2014 seçimleriydi.
Gönül verdiği partisi seçimi kazansın diye gece gündüz sokaklarda çalışan CHP’li gençlerden biriydi Tugay Adak.
O çalışmalardan birinde, bayrak asarken kafasının üstüne düştü.
Gözünün birini kaybetti.
Ama durmadı, yine çalıştı didindi.
Ekonomik durumu çok iyi değildi.
O dönemlerde Gençlik kolları başkanı Gökhan Orhan destek amacıyla bir tiyatro gecesi düzenlemişti. Elde edilen gelir bir nebze olsun sıkıntılarını azaltsa da elbette kalıcı bir iş gerekiyordu.
Sözler verildi.
Sonra, verilen sözler unutuldu gitti.
Çünkü, ağlamayana emzik verilmeyen bir düzende o hiç ağlamadı! Ağlayanlar yağlı ballı işler kaptı, mevki makam sahibi oldular.
O tüm sıkıntıyı kendi içinde yaşadı.
2019 seçimlerinde gençliği temsilen Kartepe Belediye meclis üyesi seçildi. Ama hala işsiz, hala ekonomik durumu kötüydü.
Bazı meclis üyeleri bu görevini sırf köşeyi dönmek, işini büyütmek, ihale kapmak, iş sahibi olmak, iş takibi yapmak ve siyasi güç için kullanırken Tugay ise ideallerinden hiç vazgeçmedi.
Kendinden vazgeçse de…
Yaşamaktan vazgeçse de…
Düştüğü ekonomik sıkıntı ve işsizlik girdabı bunalıma sürükledi Tugay’ı. Ansızın canına kıydı.

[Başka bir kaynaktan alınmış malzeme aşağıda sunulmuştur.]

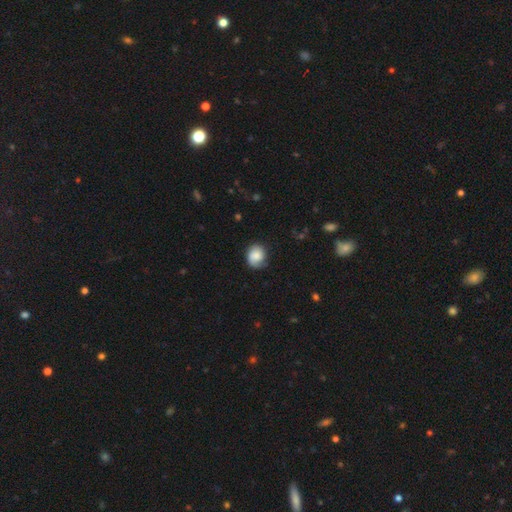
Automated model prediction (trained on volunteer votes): A smooth galaxy with no disk features (63%) that is round (71%). Merging: none (67%).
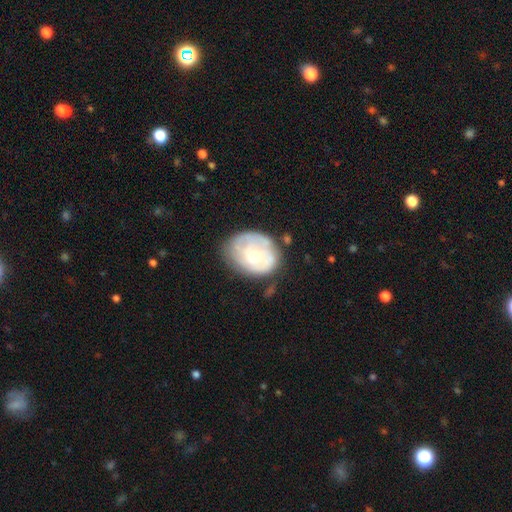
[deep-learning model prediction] Overall: featured or disk (58%; smooth 36%). Edge-on disk: no (97%). Bar: no (82%). Spiral arms: yes (60%; no 40%). Bulge size: small (48%; moderate 45%). Merging: none (57%; minor disturbance 27%).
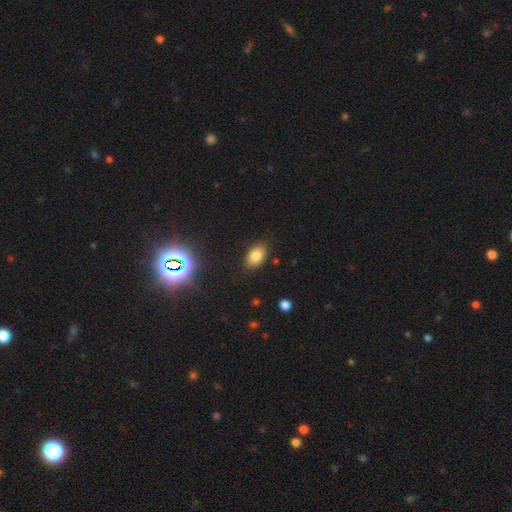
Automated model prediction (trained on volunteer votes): A smooth galaxy with no disk features (79%) that is in between round and cigar-shaped (88%). Merging: none (85%).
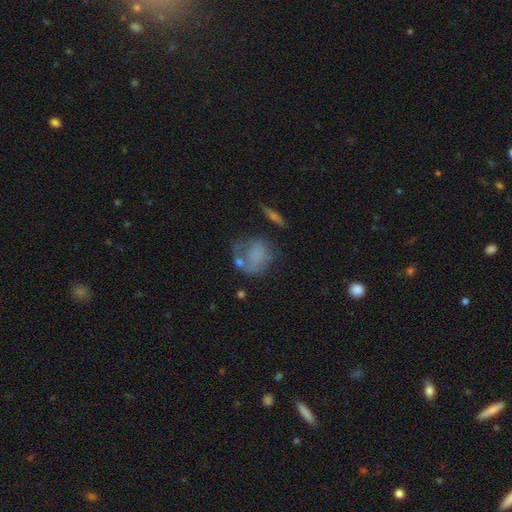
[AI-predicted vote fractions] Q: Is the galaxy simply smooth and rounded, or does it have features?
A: smooth — 53%.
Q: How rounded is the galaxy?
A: round — 59%.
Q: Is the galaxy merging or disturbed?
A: none — 37%.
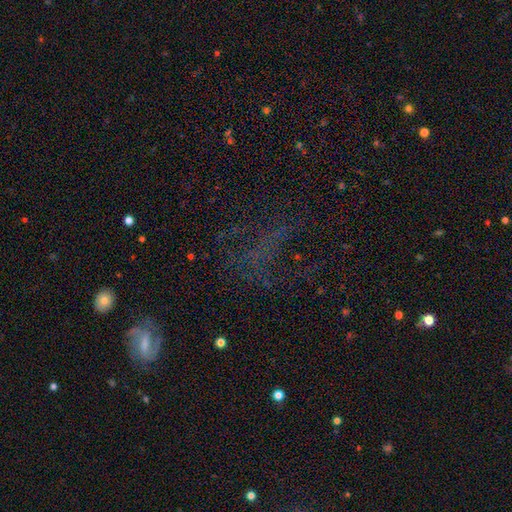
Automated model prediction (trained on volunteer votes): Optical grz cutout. It shows a star or artifact, not a galaxy (54%).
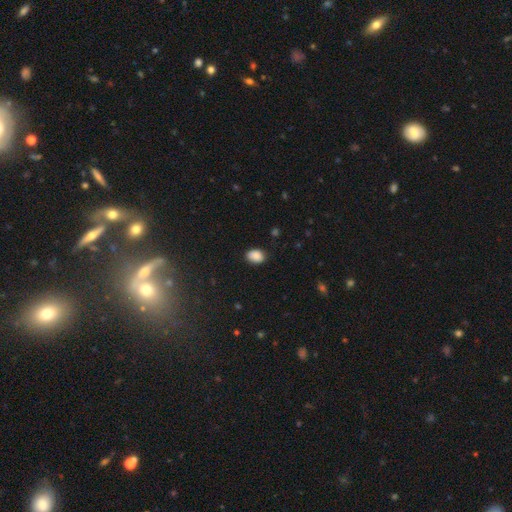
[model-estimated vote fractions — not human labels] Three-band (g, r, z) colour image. It shows a smooth galaxy with no disk features (87%) that is in between round and cigar-shaped (77%). Merging: none (80%).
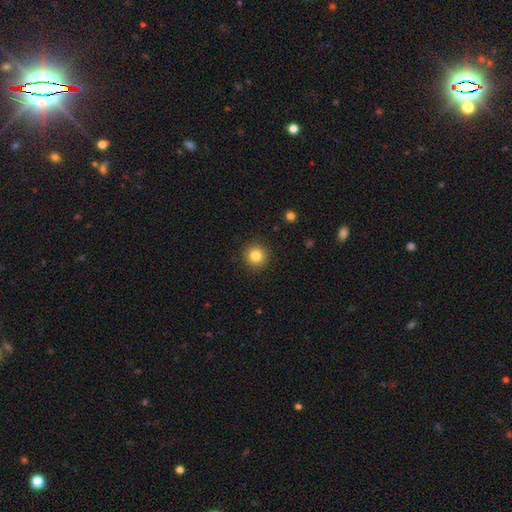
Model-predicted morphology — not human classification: This appears to be a smooth galaxy with no disk features (83%) that is round (95%). Merging: none (92%).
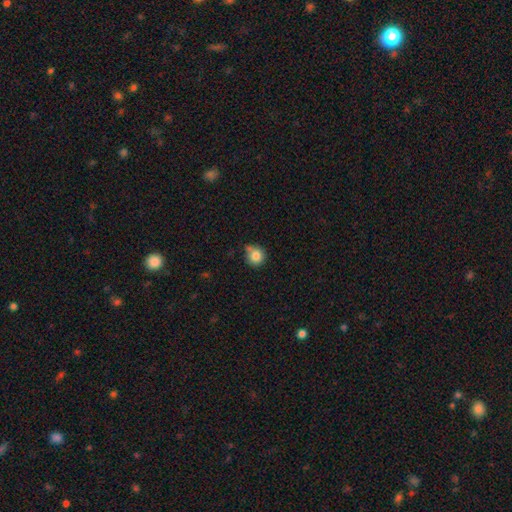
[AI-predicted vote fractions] A smooth galaxy with no disk features (82%) that is round (90%).

Vote fractions:
- Smooth or featured? smooth: 82% / star or artifact: 10% / featured or disk: 8%
- How rounded? round: 90% / in between: 9% / cigar-shaped: 1%
- Merging? none: 58% / minor disturbance: 26% / merger: 9% / major disturbance: 6%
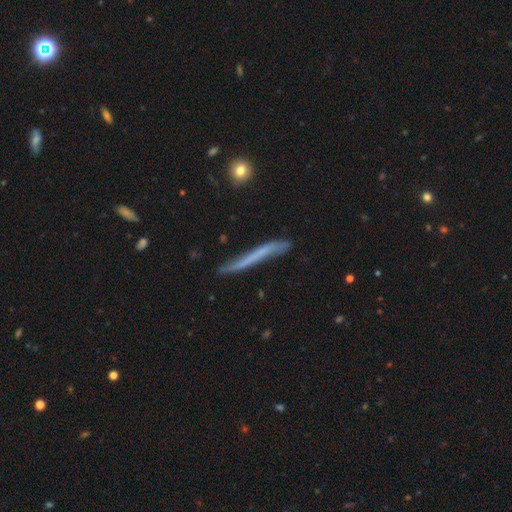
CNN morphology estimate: Smooth or featured: featured or disk — 48% (smooth — 44%)
Merging: none — 73% (minor disturbance — 20%)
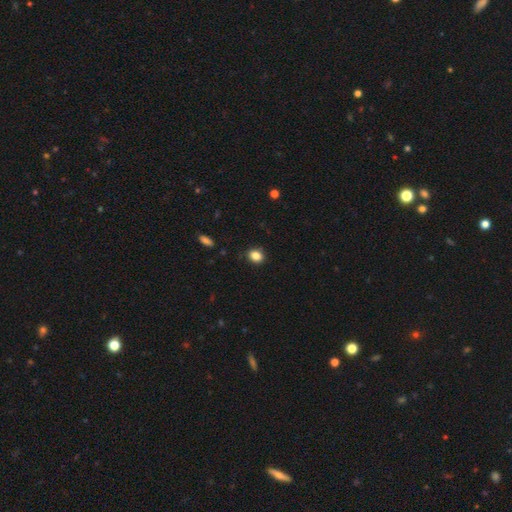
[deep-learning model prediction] Overall: smooth (85%). How rounded: round (56%; in between 43%). Merging: none (88%).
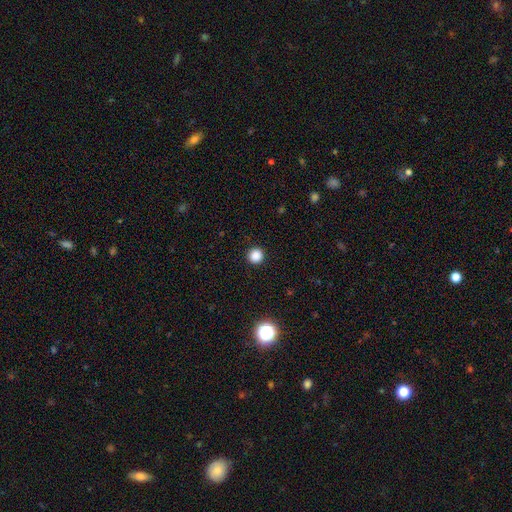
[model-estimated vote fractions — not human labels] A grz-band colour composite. It shows a smooth galaxy with no disk features (86%) that is round (95%). Merging: none (93%).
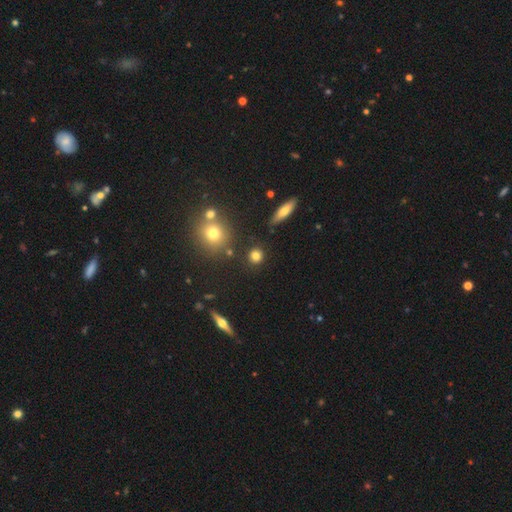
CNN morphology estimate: A smooth galaxy with no disk features (79%) that is round (89%). Merging: none (85%).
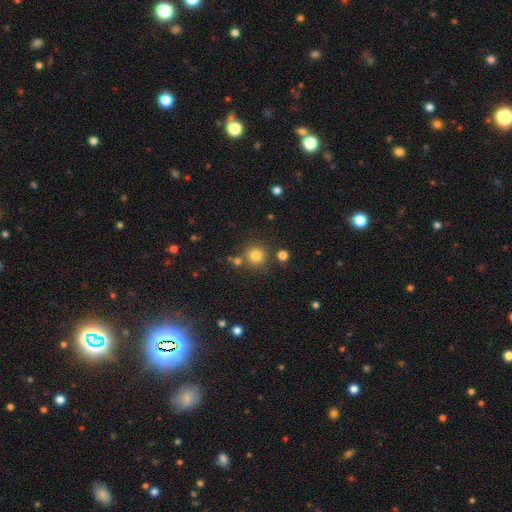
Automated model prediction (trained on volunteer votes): Smooth or featured?
  - smooth: 80% *
  - star or artifact: 13%
  - featured or disk: 6%
How rounded?
  - round: 93% *
  - in between: 6%
  - cigar-shaped: 1%
Merging?
  - none: 78% *
  - merger: 10%
  - minor disturbance: 8%
  - major disturbance: 3%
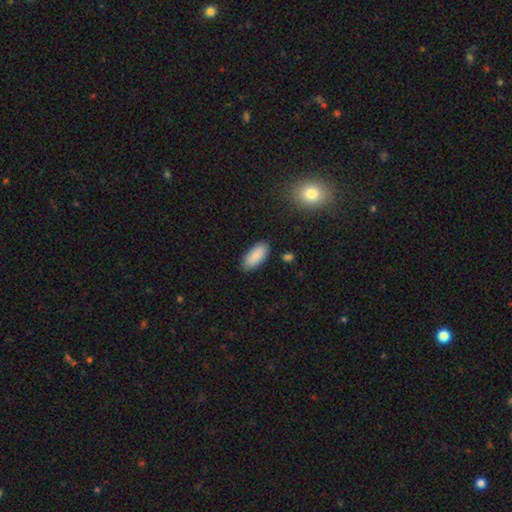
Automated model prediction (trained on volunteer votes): Smooth or featured: smooth — 89% (star or artifact — 6%)
How rounded: in between — 90% (cigar-shaped — 8%)
Merging: none — 87% (minor disturbance — 10%)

Şimdi herkes timsah gözyaşı döküyor arkasından.
Yıllarca partisine karşılıksız hizmet vermiş Tugay’ın intiharı bu partinin bir ayıbıdır.
Bu şehirde belediye başkanlığı yapan Fatma Kaplan Hürriyet’in ayıbıdır. İl başkanının, milletvekillerinin ayıbıdır.
Başka partilere şirin görünmeye çalışan ama kendi gençlerine ve partililerine yüz çeviren Fatma hanım, yarın büyükşehir adayı olduğunuzda hangi yüzle ‘çalışın’ diyeceksiniz gençlere?
Tugay’ın hikayesi, CHP’li gençlerin hikayesidir aslında.
Hiçbir karşılık ve menfaat beklemeden kendisini ve ailesini ihmal ederek gece gündüz çalışan, her işe koşturan, emek veren ve sonra da üvey evlat muamelesi gören gençlerin hikayesidir.
Bu gençler bu kadar değersiz olmayı, sahipsiz bırakılmayı, hayatlarının bu kadar ucuz ve acınası bir sonla bitmesini hak etmiyorlar.